"So!" said Dexter, "so! Well, now for your reason."
Wickersham had not learned until after Barbara's departure that she was spending the holidays in Morrison, for he had himself expected to be away. And it is only fair to the girl to say that she had honestly forgotten to apprise him of her plan, in her real excitement at going. But finding it out for himself had not made the fact any pleasanter to Wickersham.
"It should be clear enough without explanation," he enunciated each word nicely, "if you want that road they are building."
Allison glanced up, surprised at the tone employed.
"Meaning of course I do," he mused. "And yet—and yet, I don't know!"
Fear burned in the tall, thin man's eyes that night—fear that made his hatred for the absent man who was teaching him fear anything but a pretty thing to watch.
"I've tried to buy off their men." He was holding himself with an effort that made him tremble. "I've held up their supplies on every track that we control, but they've had the luck with them.
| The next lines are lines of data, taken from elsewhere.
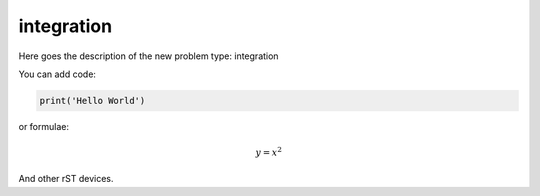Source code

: **************************
integration
**************************

Here goes the description of the new problem type: integration

You can add code:

.. code-block:: python
  
  print('Hello World')
  
or formulae:

.. math::

  y = x^2

And other rST devices.

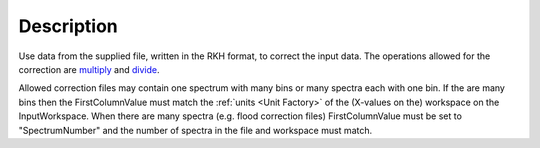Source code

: .. algorithm::

.. summary::

.. relatedalgorithms::

.. properties::

Description
-----------

Use data from the supplied file, written in the RKH format, to correct
the input data. The operations allowed for the correction are
`multiply <http://www.mantidproject.org/multiply>`_ and `divide <http://www.mantidproject.org/divide>`_.

Allowed correction files may contain one spectrum with many bins or many
spectra each with one bin. If the are many bins then the
FirstColumnValue must match the :ref:`units <Unit Factory>` of the
(X-values on the) workspace on the InputWorkspace. When there are many
spectra (e.g. flood correction files) FirstColumnValue must be set to
"SpectrumNumber" and the number of spectra in the file and workspace
must match.

.. categories::

.. sourcelink::

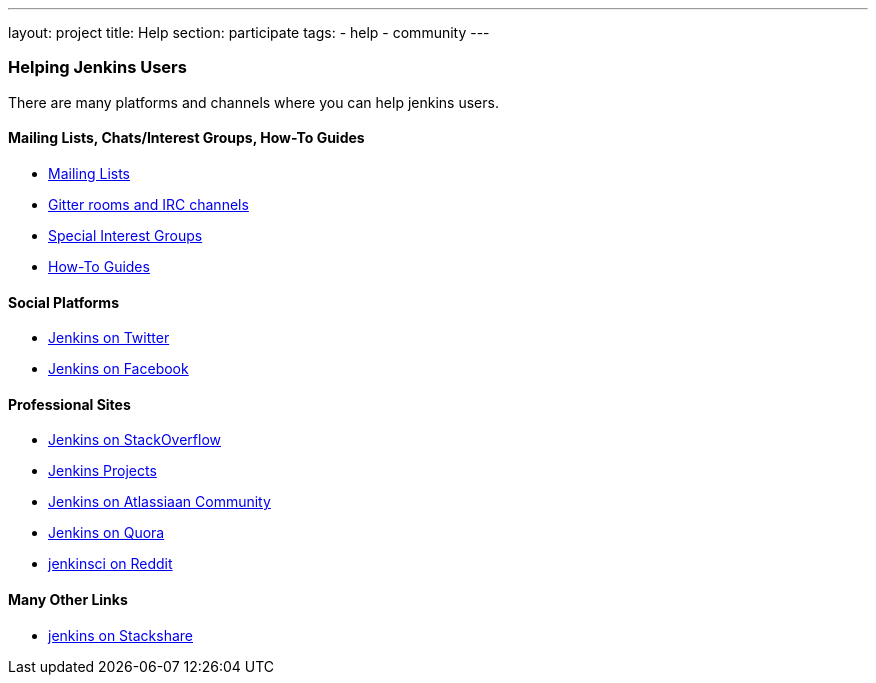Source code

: ---
layout: project
title: Help
section: participate
tags:
  - help
  - community
---


=== Helping Jenkins Users

There are many platforms and channels where you can help jenkins users.

==== Mailing Lists, Chats/Interest Groups, How-To Guides

- link:/mailing-lists[Mailing Lists]
- link:/chat/[Gitter rooms and IRC channels]
- link:/sigs/[Special Interest Groups]
- link:/participate/how-to-guides/[How-To Guides]

==== Social Platforms

- https://twitter.com/jenkinsci[Jenkins on Twitter]
- https://www.facebook.com/jenkins.io[Jenkins on Facebook]

==== Professional Sites

- https://stackoverflow.com/tags/jenkins[Jenkins on StackOverflow]
- https://issues.jenkins.io/secure/BrowseProjects.jspa[Jenkins Projects]
- https://community.atlassian.com/t5/tag/jenkins/tg-p[Jenkins on Atlassiaan Community]
- https://www.quora.com/topic/Jenkins[Jenkins on Quora]
- https://www.reddit.com/r/jenkinsci[jenkinsci on Reddit]

==== Many Other Links

- https://stackshare.io/jenkins[jenkins on Stackshare]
They've made up lost time by working day and night. I've——"
"You've set a drunken fool to steal his plans," drawled the other with deadly sarcasm, "like a second-rate, one-night-stand villain. Don't forget to mention that, too!"
In many ways it resembled an earlier conference which they had shared together; in many points it differed from it. For if Allison had goaded the other man, on that former occasion, largely from a malicious delight in stirring him to verbal violence, such a thought was farthest from his mind now. Allison was talking from a new angle. If a turned page was a turned page to him, at least his memory was good. His lounging body shifted a little.
"Archie, do you remember what I told you about that woods-rat, as you called him once? Did I tell you that he would fight? Well, listen and listen closely while I repeat it for you. He hasn't even warmed to it yet!"